Intel IA-32 Computer Accessories User Manual


 
IA-32 Intel® Architecture Optimization
2-46
Aliasing Cases in the Pentium M Processor
Pentium M, Intel Core Solo and Intel Core Duo processors have the
following aliasing case:
Store forwarding - If there has been a store to an address followed
by a load to the same address within a short time window, the load
will not proceed until the store data is available. If a store is
followed by a load where their addresses differ by a multiply of 4K
Bytes the load also stalls until the store retires.
Assembly/Compiler Coding Rule 25. (H impact, MH generality) Lay out
data or order computation to avoid having cache lines that have linear
addresses that are a multiple of 64 KB apart in the same working set. Avoid
having more than 4 cache lines that are some multiple of 2 KB apart in the
same first-level cache working set, and avoid having more than eight cache
lines that are some multiple of 4 KB apart in the same first-level cache working
set. Avoid having a store followed by a non-dependent load with addresses that
differ by a multiple of 4 KB.
When declaring multiple arrays that are referenced with the same index
and are each a multiple of 64 KB (as can happen with
struct_of_array data layouts), pad them to avoid declaring them
contiguously. Padding can be accomplished by either intervening
declarations of other variables, or by artificially increasing the
dimension.
User/Source Coding Rule 4. (H impact, ML generality) Consider using a
special memory allocation library to avoid aliasing.
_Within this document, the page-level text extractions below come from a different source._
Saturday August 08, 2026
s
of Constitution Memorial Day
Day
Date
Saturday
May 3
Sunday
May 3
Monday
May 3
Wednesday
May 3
One way to implement a memory allocator to avoid aliasing is to
allocate more than enough space and pad. For example, allocate
structures that are 68 KB instead of 64 KB to avoid the 64 KB aliasing;
or have the allocator pad and return random offsets that are a multiple of
128 Bytes (the size of a cache line).
User/Source Coding Rule 5. (M impact, M generality) When padding
variable declarations to avoid aliasing, the greatest benefit comes from
avoiding aliasing on second-level cache lines, suggesting an offset of 128 bytes
or more.